Karl Rove said he had Democratic Party leaders in his office and they agreed the plan put forth would solve the funding problem, but there was no way they were going to give Bush the win — especially on a pillar (the pillar?) of the New Deal. So much for bipartisanship. And the problem, as we saw Tuesday, only grows worse.
Give a drug addict heroin
So much of what the administration rails about as causing the current crisis is exactly what they’re now hailing as its solution. According to this wisdom, banks should lower rates and lend more, and credit card companies should do the same. Richard Posner rightly notes in today’s Wall Street Journal that the Fed preaches fiscal discipline while being the most undisciplined of all. It reminds me of the argument for government-funded methadone for addicts; that somehow this will make the situation better.

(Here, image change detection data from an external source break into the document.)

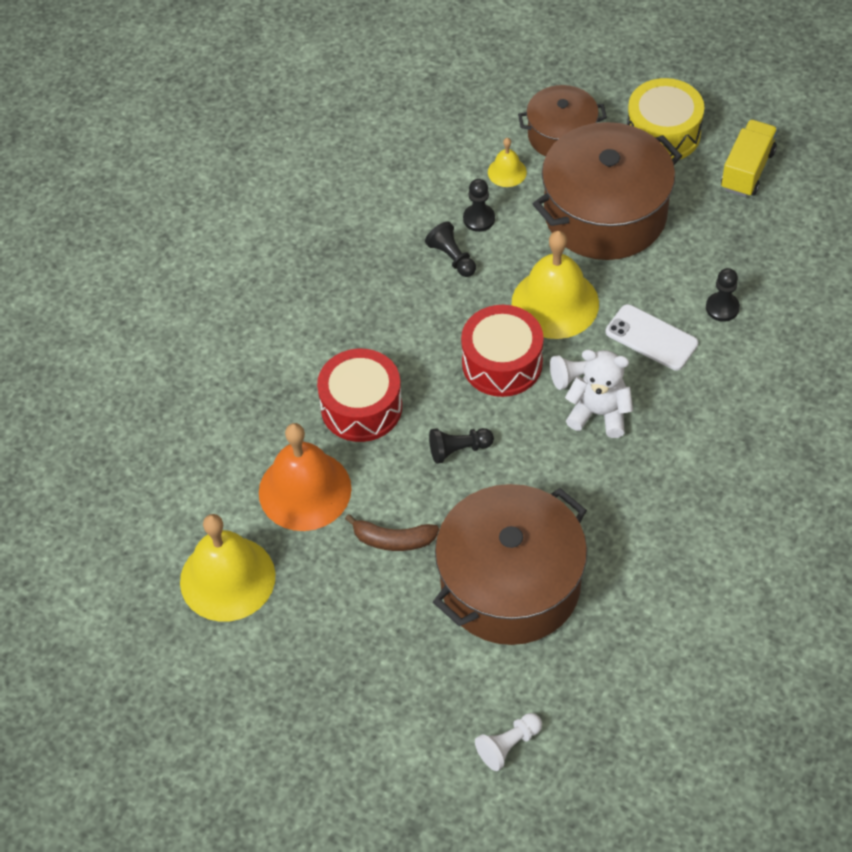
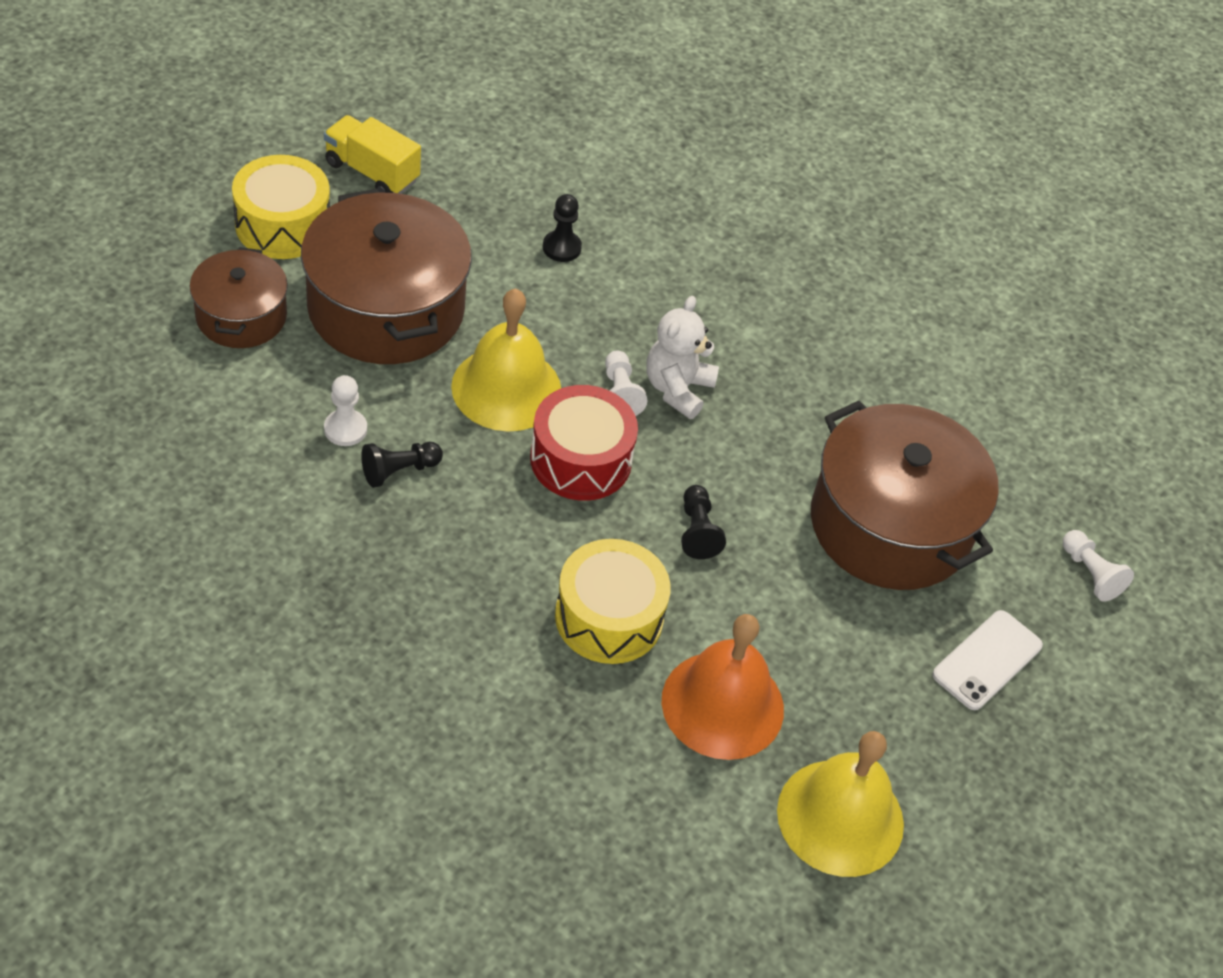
camera: 90 degrees left, 5 degrees down
red drum [317,349,402,442] -> yellow drum [555,539,671,664]
brown banana [345,514,439,551] -> none
black pawn [463,179,495,232] -> white pawn [324,375,367,446]
yellow bell [488,138,527,187] -> none
white phone [606,304,698,370] -> white phone moved to [932,610,1043,710]

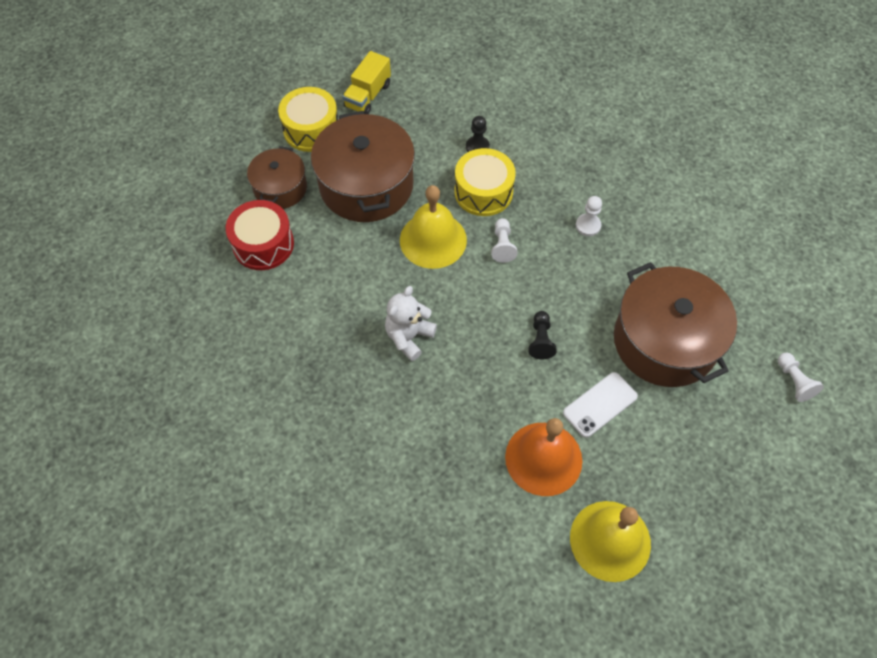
camera: 15 degrees right, 10 degrees up
yellow truck [324,115,421,194] -> yellow truck turned 105 degrees counterclockwise [342,51,391,114]
white pawn [324,375,367,446] -> white pawn moved to [576,196,602,236]
black pawn [361,442,443,488] -> none
red drum [530,385,638,501] -> red drum moved to [226,200,294,270]
yellow drum [555,539,671,664] -> yellow drum moved to [454,148,516,216]
white teddy bear [647,296,719,419] -> white teddy bear moved to [385,286,437,361]
white phone [932,610,1043,710] -> white phone moved to [563,372,638,438]

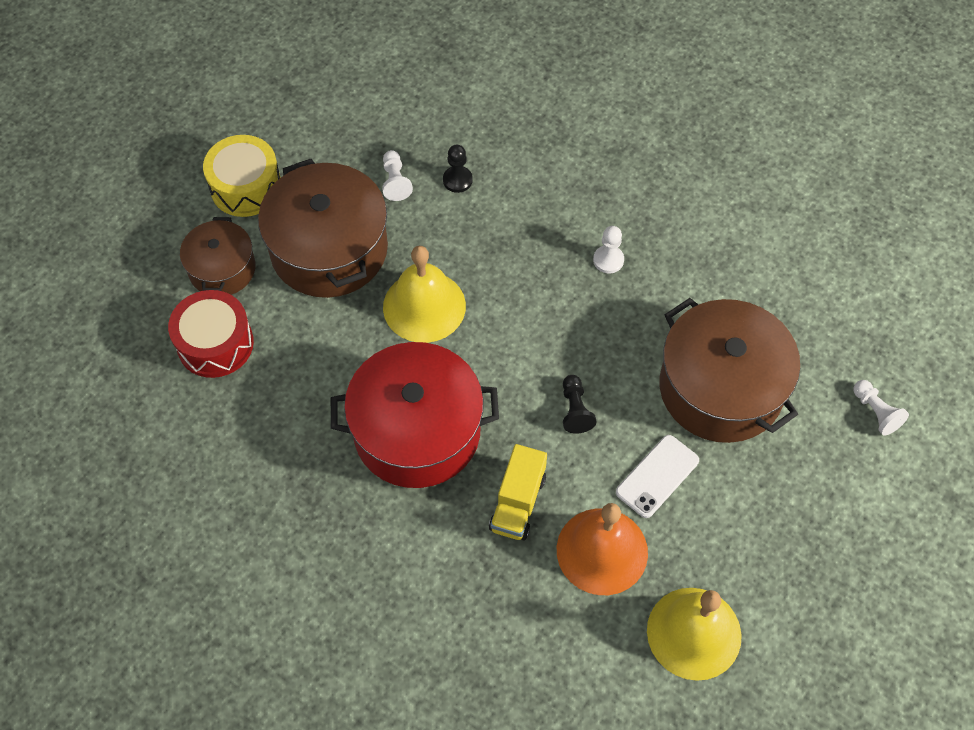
camera: 10 degrees left, 0 degrees up
yellow truck [342,51,391,114] -> yellow truck moved to [489,444,547,541]
white teddy bear [385,286,437,361] -> red pot [331,342,499,488]
yellow drum [454,148,516,216] -> none
white pawn [491,218,518,263] -> white pawn moved to [382,150,413,201]

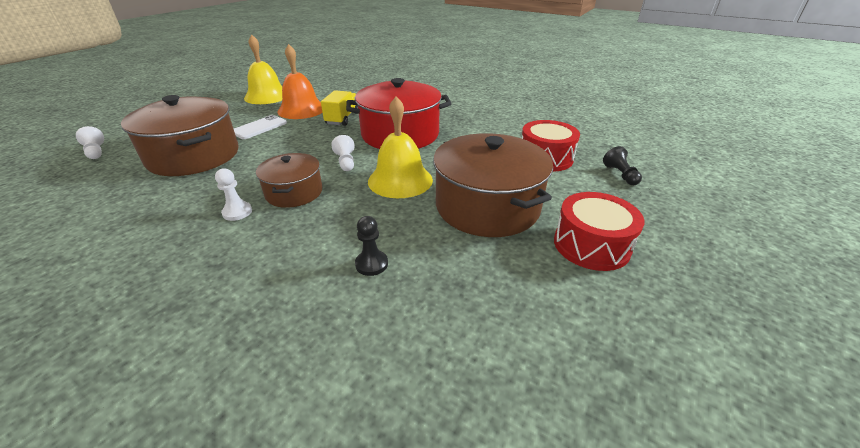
camera: 175 degrees right, 25 degrees down
brown pot [180,217,256,295] -> brown pot moved to [256,153,323,208]
yellow drum [203,135,281,217] -> red drum [554,192,644,271]
white pawn [382,150,413,201] -> white pawn moved to [331,135,355,171]
black pawn [563,375,597,434] -> black pawn moved to [603,146,642,185]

Despite screaming headlines and a daily roster of bad news, accountability, either in the government or the private sector, has yet to really occur. And a big part of that is the administration’s stance on stimulus, Fed policy, who survives and who doesn’t (Detroit and other politically connected friends in many cases), which, as we expected, is only prolonging the reckoning that will (and should) come. It’s been beaten to death, but so what, I’m going to beat harder; for all the President’s talk of change, his policies and the behavior they encourage are exactly the same.
Maybe now we'll find Jimmy Hoffa
Call it the return of big labor. I read with interest a post by John Kay in the Financial Times about how labour’s (Brit spelling) love affair with big business got us into this mess. Of course, being the ugly American, it took me a few lines to realize he’s referring to the Labour Party. Democrats in this country could never be accused of the same thing — until now.

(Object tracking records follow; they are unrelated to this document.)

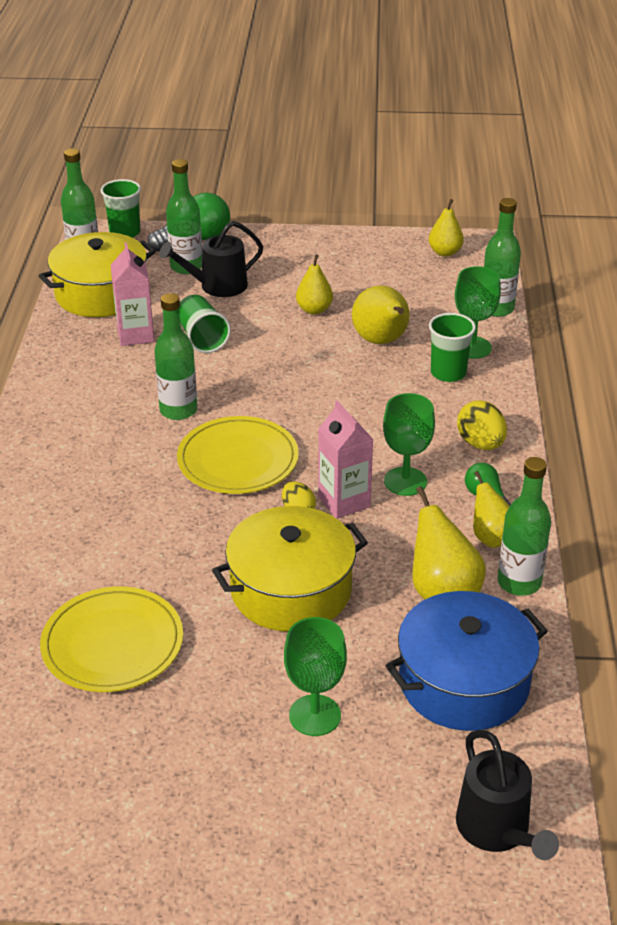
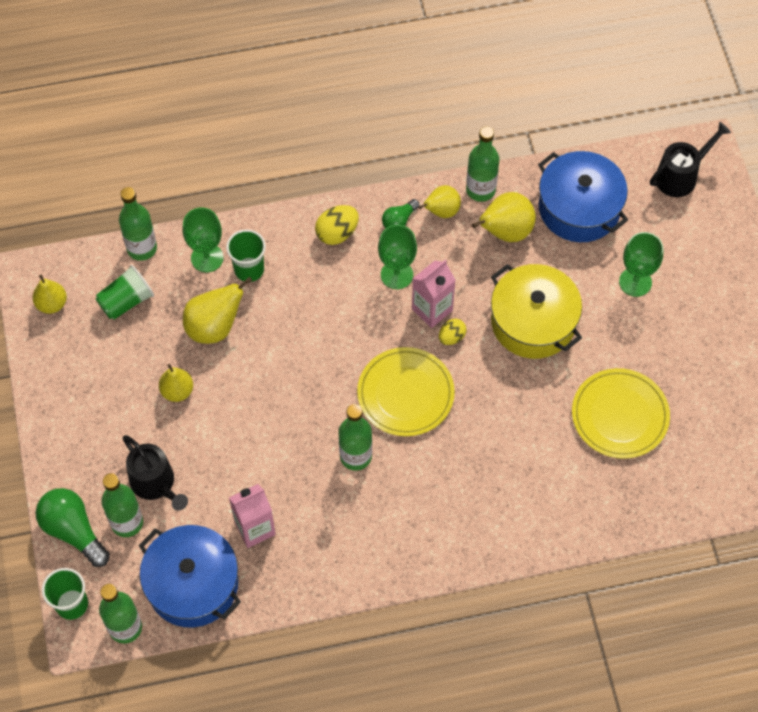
camera: 105 degrees left, 25 degrees up
yellow pot [39,232,156,317] -> blue pot [139,525,241,627]
green cup [179,295,231,353] -> green cup moved to [96,265,154,320]

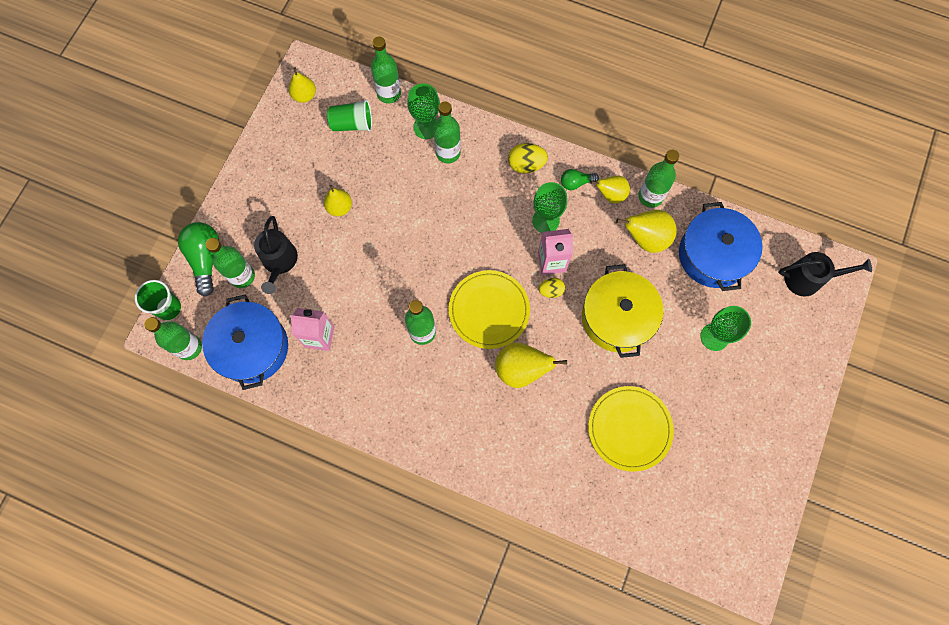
camera: 35 degrees right, 10 degrees up
yellow pear [183,276,252,344] -> yellow pear moved to [495,342,567,388]
green cup [226,229,266,282] -> green bottle [433,101,461,163]

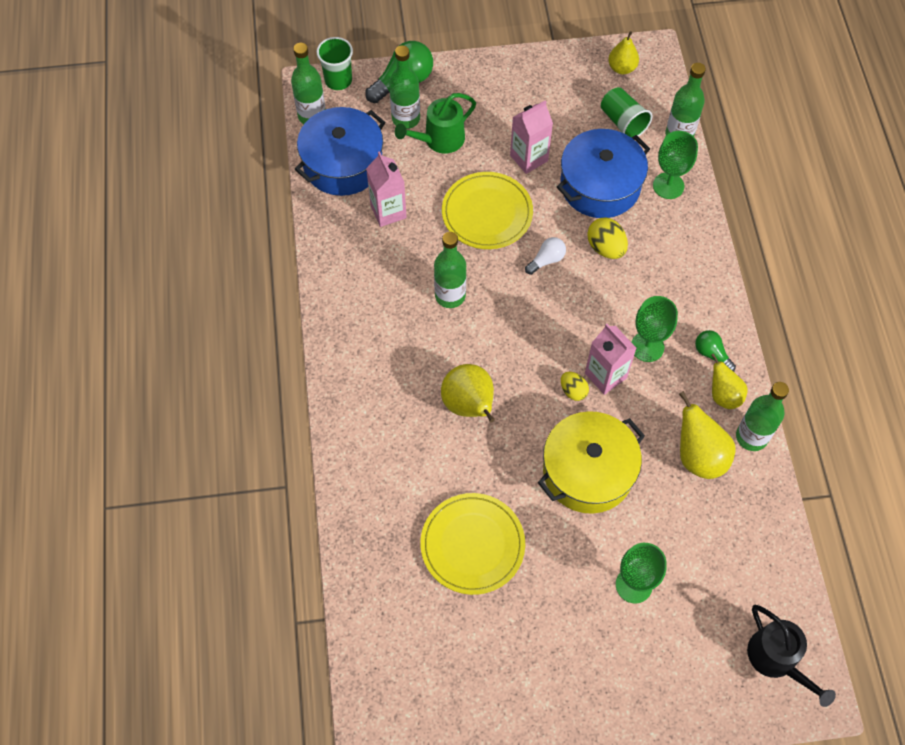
camera: 60 degrees right, 10 degrees down
black watering can [254,216,298,294] -> green watering can [395,93,476,154]
yellow pear [324,185,352,216] -> pink carton [510,100,553,174]
green bottle [433,101,461,163] -> none
yellow plate [449,270,530,349] -> yellow plate moved to [442,172,533,249]
yellow egg [508,143,548,174] -> yellow egg moved to [587,217,628,259]
blue pot [679,202,763,291] -> blue pot moved to [557,129,650,218]
none -> white light bulb [525,237,566,275]

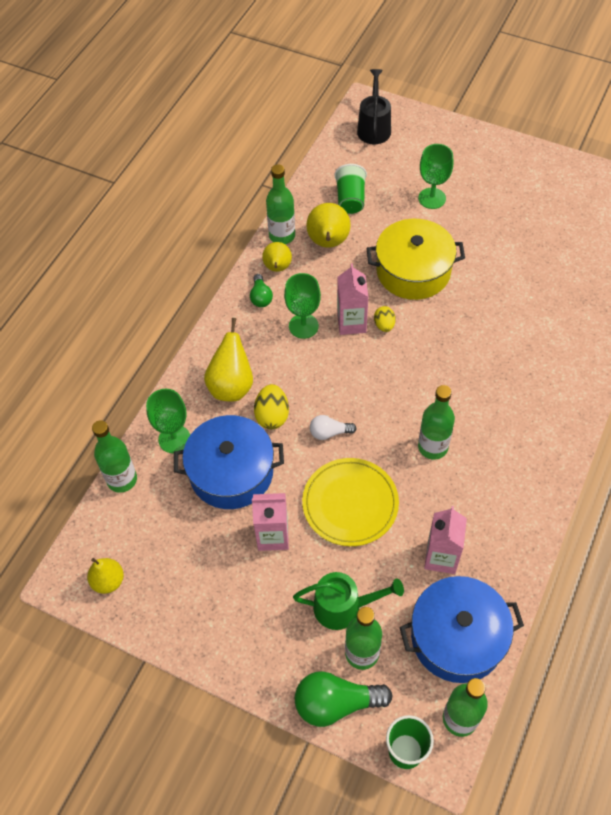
camera: 145 degrees left, 5 degrees down
yellow plate [420,493,525,595] -> none
yellow pear [441,364,495,423] -> yellow pear moved to [204,318,253,402]
green cup [601,87,653,137] -> green cup moved to [334,164,367,214]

Despite dismal private sector membership numbers for decades, unions are more powerful than ever. Word comes that U.S. Government and the United Auto Workers will have a combined 90 percent stake in General Motors. Granted the UAW will have a minority stake — only 40 percent. But it gets better with Chrysler, where they’ll own 55 percent. According to the Wall Street Journal, there is nothing in the current union contracts that demands, or requires, this kind of largesse. Apparently, it’s the Administration’s gift to its loyal supporters. What about mutual funds, pensions, individual investors who purchased company bonds? Forget it.
Can anyone explain to me how this will re-attract private investment to this, or any other, industry deemed in trouble? It won’t, and maybe that’s the point. Anyone still believe elections don’t matter?
Boomer Stat of the WeekMarried boomer men plan to retire at age 64, while their wives are planning to retire at 63.